After a week of reports of deepening factionalism inside the White House, there were murmurs Friday that both Steve Bannon and Reince Priebus may be on the chopping block—Bannon because he’s commanding too much of the spotlight.
And that means UN Ambassador Nikki Haley, the administration’s newest rising star, may want to watch out. Trump, of course, hates being out-shined by people in his own orbit. With her profile rising, she could be next on Trump’s hit list.
The drama started earlier this week, when the Trump Administration announced Bannon had been removed from the National Security Council in favor of the Director of National Intelligence and the Chairman of the Joint Chiefs of Staff.
Bannon played it off as his own decision, but it later emerged that he’d thrown a fit over the change, threatening to quit the administration in protest over his demotion.
Although Bannon blames Trump’s son-in-law Jared Kushner for his troubles, it seems they all started with the “President Bannon” meme that suggested Donald Trump wasn’t in control of his own administration. Fearing Bannon was getting too much attention (and credit), Trump reportedly soured on his chief adviser.
That doesn’t bode well for the administration’s UN ambassador and all-around badass Nikki Haley, who has spent her week taking Russia and others to task for tolerating the use of Sarin gas in Syria.

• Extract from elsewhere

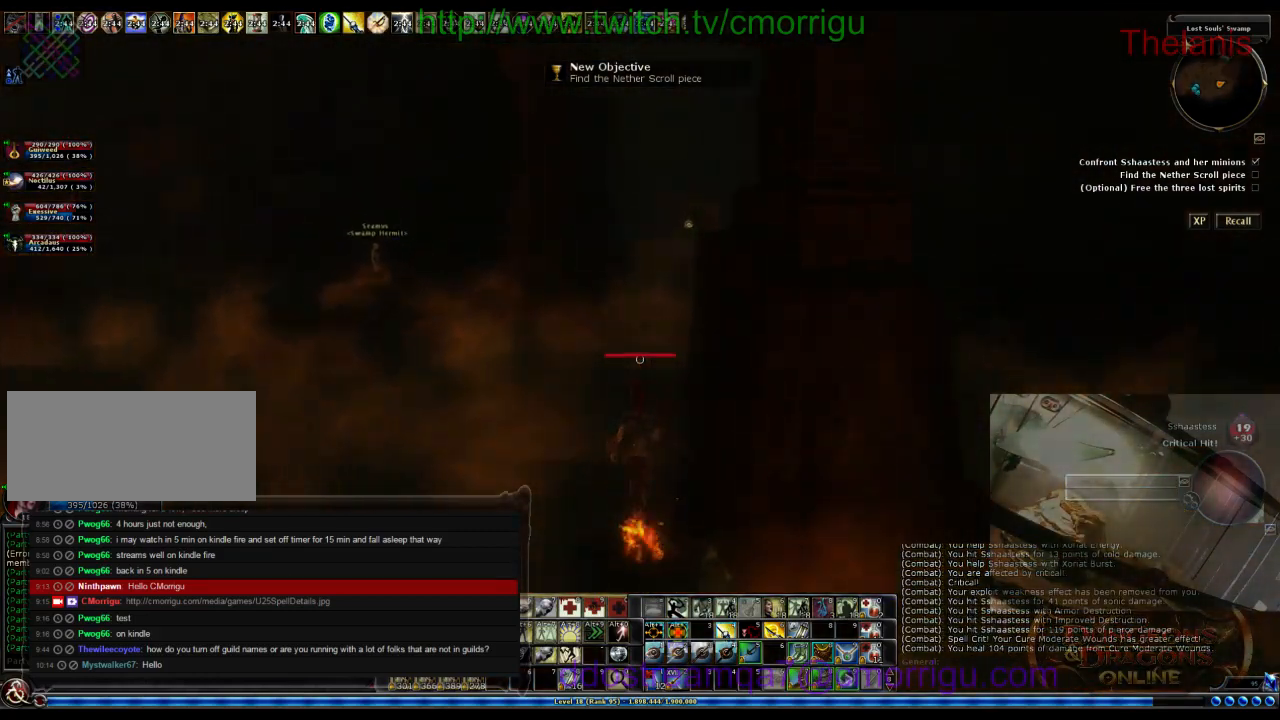
{"keys": ["w"], "events": []}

Holding up photos of children killed and wounded in Syrian President Bashar al-Assad’s gas attack, she made an emotional plea to the UN Security Council to take action, and accused Russia, directly, of putting Syria’s children in such danger.

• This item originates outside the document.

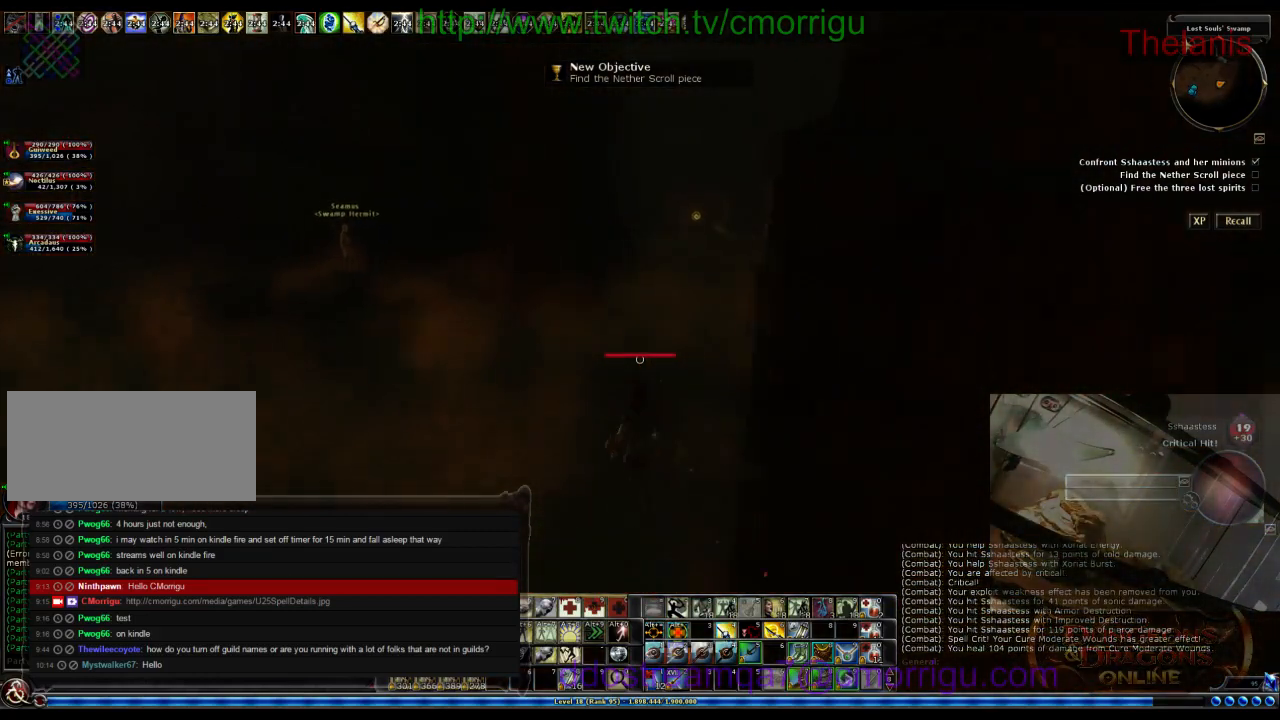
{"keys": ["w"], "events": []}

As the United States took military action, members of the UN Security Council, including Bolivia, requested an emergency meeting behind closed doors to discuss the destruction of a Syrian air base. Haley again stepped in, like a boss, and forced the UN to open the meeting.
She’s not messing around.
The response to her statement was overwhelmingly positive. On social media, Haley was hailed as a true leader, amazing, “absolutely savage,” and even, probably much to Trump’s likely chagrin, “Presidential.”

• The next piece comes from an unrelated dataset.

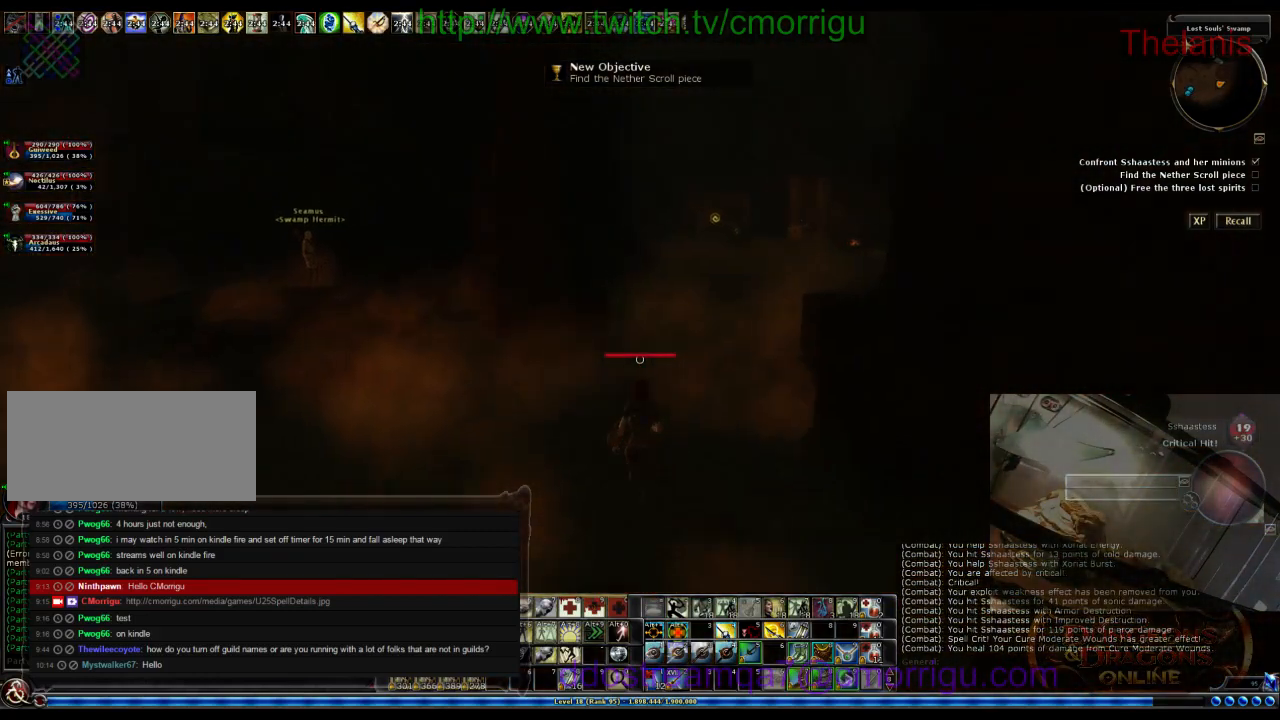
{"keys": ["w"], "events": []}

Okay, so it’s not likely Trump is going to dump his superstar UN ambassador over a couple of Tweets in the midst of what is probably the most serious global crisis of his short Presidential career. But Haley should probably get her crisis PR team together and put some ears to the ground in the Oval Office.
Bannon and Priebus meanwhile, should probably be thinking more about what post-White House life is going to look like.